● About this task: Reproduce the material below word for word, keeping every line in its original form.

● Supplied data:
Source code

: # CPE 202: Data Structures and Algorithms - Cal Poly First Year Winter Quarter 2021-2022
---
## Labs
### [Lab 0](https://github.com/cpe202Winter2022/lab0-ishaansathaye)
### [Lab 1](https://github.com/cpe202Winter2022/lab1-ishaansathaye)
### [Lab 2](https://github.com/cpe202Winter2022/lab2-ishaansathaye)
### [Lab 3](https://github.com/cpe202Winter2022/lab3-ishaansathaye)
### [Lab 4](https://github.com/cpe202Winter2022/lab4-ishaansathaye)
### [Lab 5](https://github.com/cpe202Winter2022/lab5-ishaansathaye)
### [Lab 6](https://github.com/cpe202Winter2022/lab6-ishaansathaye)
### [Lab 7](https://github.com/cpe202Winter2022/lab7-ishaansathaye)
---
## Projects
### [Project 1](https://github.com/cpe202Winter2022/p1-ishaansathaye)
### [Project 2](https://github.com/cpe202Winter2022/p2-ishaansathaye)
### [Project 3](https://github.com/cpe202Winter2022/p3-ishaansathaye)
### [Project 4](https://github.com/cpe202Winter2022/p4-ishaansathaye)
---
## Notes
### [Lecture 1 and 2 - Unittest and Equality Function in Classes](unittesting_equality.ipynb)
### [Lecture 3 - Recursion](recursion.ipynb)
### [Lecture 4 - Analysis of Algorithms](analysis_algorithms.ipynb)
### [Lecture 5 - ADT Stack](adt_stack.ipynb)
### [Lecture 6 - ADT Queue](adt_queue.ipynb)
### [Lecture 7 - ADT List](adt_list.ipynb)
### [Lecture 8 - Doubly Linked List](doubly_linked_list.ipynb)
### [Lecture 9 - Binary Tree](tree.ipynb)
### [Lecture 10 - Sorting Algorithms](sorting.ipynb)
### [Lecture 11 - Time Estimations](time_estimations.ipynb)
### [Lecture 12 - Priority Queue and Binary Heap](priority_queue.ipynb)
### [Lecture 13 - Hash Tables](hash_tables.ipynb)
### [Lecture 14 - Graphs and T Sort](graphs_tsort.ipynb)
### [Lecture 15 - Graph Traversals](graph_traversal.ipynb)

● Response to this exercise:
Source code

: # CPE 202: Data Structures and Algorithms - Cal Poly First Year Winter Quarter 2021-2022
---
## Labs
### [Lab 0](https://github.com/cpe202Winter2022/lab0-ishaansathaye)
### [Lab 1](https://github.com/cpe202Winter2022/lab1-ishaansathaye)
### [Lab 2](https://github.com/cpe202Winter2022/lab2-ishaansathaye)
### [Lab 3](https://github.com/cpe202Winter2022/lab3-ishaansathaye)
### [Lab 4](https://github.com/cpe202Winter2022/lab4-ishaansathaye)
### [Lab 5](https://github.com/cpe202Winter2022/lab5-ishaansathaye)
### [Lab 6](https://github.com/cpe202Winter2022/lab6-ishaansathaye)
### [Lab 7](https://github.com/cpe202Winter2022/lab7-ishaansathaye)
---
## Projects
### [Project 1](https://github.com/cpe202Winter2022/p1-ishaansathaye)
### [Project 2](https://github.com/cpe202Winter2022/p2-ishaansathaye)
### [Project 3](https://github.com/cpe202Winter2022/p3-ishaansathaye)
### [Project 4](https://github.com/cpe202Winter2022/p4-ishaansathaye)
---
## Notes
### [Lecture 1 and 2 - Unittest and Equality Function in Classes](unittesting_equality.ipynb)
### [Lecture 3 - Recursion](recursion.ipynb)
### [Lecture 4 - Analysis of Algorithms](analysis_algorithms.ipynb)
### [Lecture 5 - ADT Stack](adt_stack.ipynb)
### [Lecture 6 - ADT Queue](adt_queue.ipynb)
### [Lecture 7 - ADT List](adt_list.ipynb)
### [Lecture 8 - Doubly Linked List](doubly_linked_list.ipynb)
### [Lecture 9 - Binary Tree](tree.ipynb)
### [Lecture 10 - Sorting Algorithms](sorting.ipynb)
### [Lecture 11 - Time Estimations](time_estimations.ipynb)
### [Lecture 12 - Priority Queue and Binary Heap](priority_queue.ipynb)
### [Lecture 13 - Hash Tables](hash_tables.ipynb)
### [Lecture 14 - Graphs and T Sort](graphs_tsort.ipynb)
### [Lecture 15 - Graph Traversals](graph_traversal.ipynb)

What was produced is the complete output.